Levine found work with The Kansas City Star and later The New York Tribune, for which he covered the revolution of 1917. He would return to Russia in the early 1920s to cover the Civil War for The Chicago Daily News. He was in Boston to cover the Sacco and Vanzetti trials in the early 1920s, during which he formed the Citizens National Committee for Sacco and Vanzetti. "His experience there was one of the factors that eventually turned him against the Party and toward a career exposing the KGB's espionage activities in America and Europe." Levine worked as a columnist through the late 1920s and 1930s for the Hearst papers. In the spring of 1939, Levine collaborated with Walter Krivitsky, a defector from the Soviet intelligence agency KGB, for a series of articles in the Saturday Evening Post. Together they exposed the horrors of Stalin's regime, including the mass purges and murders of tens of thousands, and the deportation of suspected opponents to internal exile and Siberian camps. In November of the same year, the series was collected and published as a book, In Stalin's Secret Service, attributed to Krivitsky alone. In September 1939, Levine arranged a meeting between Communist Party defector Whittaker Chambers and President Franklin D. Roosevelt's security chief, Adolf Berle. There Chambers revealed, with Levine present, a massive spying operation reaching even into the White House. He identified, among others, Alger Hiss in the State Department and, according to Levine, Harry Dexter White, the author of the Morganthau Plan, in the Treasury Department. From 1946 to 1950, Levine edited the anticommunist magazine Plain Talk, financed by Alfred Kohlberg. He also joined the board of the American China Policy Association, whose chairman was Kohlberg.

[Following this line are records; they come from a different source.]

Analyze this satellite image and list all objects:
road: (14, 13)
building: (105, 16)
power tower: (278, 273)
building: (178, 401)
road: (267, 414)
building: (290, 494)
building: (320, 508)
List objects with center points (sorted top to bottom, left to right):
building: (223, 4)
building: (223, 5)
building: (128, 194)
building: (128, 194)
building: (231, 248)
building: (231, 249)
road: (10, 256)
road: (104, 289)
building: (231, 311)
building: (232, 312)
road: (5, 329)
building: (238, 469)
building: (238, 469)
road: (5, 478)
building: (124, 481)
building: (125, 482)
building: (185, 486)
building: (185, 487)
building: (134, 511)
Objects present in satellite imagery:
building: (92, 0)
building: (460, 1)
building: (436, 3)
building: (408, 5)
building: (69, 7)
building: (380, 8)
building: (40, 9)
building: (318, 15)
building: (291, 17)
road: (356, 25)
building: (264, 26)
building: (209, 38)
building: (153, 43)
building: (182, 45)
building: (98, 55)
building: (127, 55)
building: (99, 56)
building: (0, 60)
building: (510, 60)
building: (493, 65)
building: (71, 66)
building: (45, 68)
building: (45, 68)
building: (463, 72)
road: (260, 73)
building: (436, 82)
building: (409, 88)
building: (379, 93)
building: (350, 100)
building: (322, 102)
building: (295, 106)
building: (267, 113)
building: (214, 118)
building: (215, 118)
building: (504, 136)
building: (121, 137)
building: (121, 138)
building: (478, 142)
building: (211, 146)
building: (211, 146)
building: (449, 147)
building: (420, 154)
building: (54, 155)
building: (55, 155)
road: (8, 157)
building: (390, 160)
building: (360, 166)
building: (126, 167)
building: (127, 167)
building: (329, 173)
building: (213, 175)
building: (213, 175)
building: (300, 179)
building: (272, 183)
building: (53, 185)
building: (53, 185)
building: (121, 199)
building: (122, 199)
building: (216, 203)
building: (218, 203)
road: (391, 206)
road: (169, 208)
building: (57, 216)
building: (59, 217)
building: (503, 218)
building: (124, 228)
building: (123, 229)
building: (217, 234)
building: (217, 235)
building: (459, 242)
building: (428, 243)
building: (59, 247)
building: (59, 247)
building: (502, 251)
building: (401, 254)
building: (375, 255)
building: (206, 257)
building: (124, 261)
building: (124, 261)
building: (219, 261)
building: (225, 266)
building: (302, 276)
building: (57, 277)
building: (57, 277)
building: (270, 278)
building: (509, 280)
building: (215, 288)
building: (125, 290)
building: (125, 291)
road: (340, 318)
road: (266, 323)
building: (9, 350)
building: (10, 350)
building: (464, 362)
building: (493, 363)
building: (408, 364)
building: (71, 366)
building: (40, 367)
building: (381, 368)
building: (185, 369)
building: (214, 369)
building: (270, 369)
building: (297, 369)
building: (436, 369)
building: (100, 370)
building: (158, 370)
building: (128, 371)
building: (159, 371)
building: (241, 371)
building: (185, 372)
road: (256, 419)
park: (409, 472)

In March 1948, Levine joined the American Jewish League Against Communism. On December 9, 1948, Levine provided testimony to the House Un-American Activities Committee in the Alger Hiss case, regarding Communist espionage in the US government. AJLAC helped form the Joint Committee Against Communism, and Levine was known to be a board member of the latter in 1954. He declined to join The Freeman magazine. He did work for a time with Radio Free Europe in West Germany instead. There, he co-founded the American Committee for the Liberation of the Peoples of Russia, based in Munich.
Levine married and had a son with his first wife, Robert Don Levine. He later married again, to a woman named Ruth. His son became a public affairs specialist. Levine died on February 15, 1981, at age 89, in his home in Venice, Florida.
Representation in other media
Levine appeared as himself, in a cameo as one of the witnesses to the John Reed era, in the movie Reds. Levine is featured briefly in Walter Isaacson’s documentary Einstein: His Life and Universe. He and Albert Einstein were friends, but they eventually fell out over their political differences.
Works
Books written by Levine himself:
Russian Revolution
Resurrected nations; short histories of the peoples freed by the great war and statements of their national claims
Man Lenin
Stalin
* Stalin, der Mann von Stahl
Red Smoke
Mitchell, pioneer of air power
Stalin's Great Secret
The Mind of an Assassin
I Rediscover Russia
Intervention
Eyewitness to History
Hands off the Panama Canal
Books written in collaboration:
Maria Botchkareva, Yashka: My Life as Peasant, Exile, and Soldier
Kaiser William II, Letters from the Kaiser to the Czar, copied from government archives in Moscow unpublished before 1920
Vladimir Zenzinov, Road to oblivion
Plain Talk: an anthology from the leading anti-Communist magazine of the 40s
Articles edited or written by Levine:
Plain Talk
"GULAG"–Slavery, Inc."
Levine also wrote the screenplay for the biographical movie Jack London.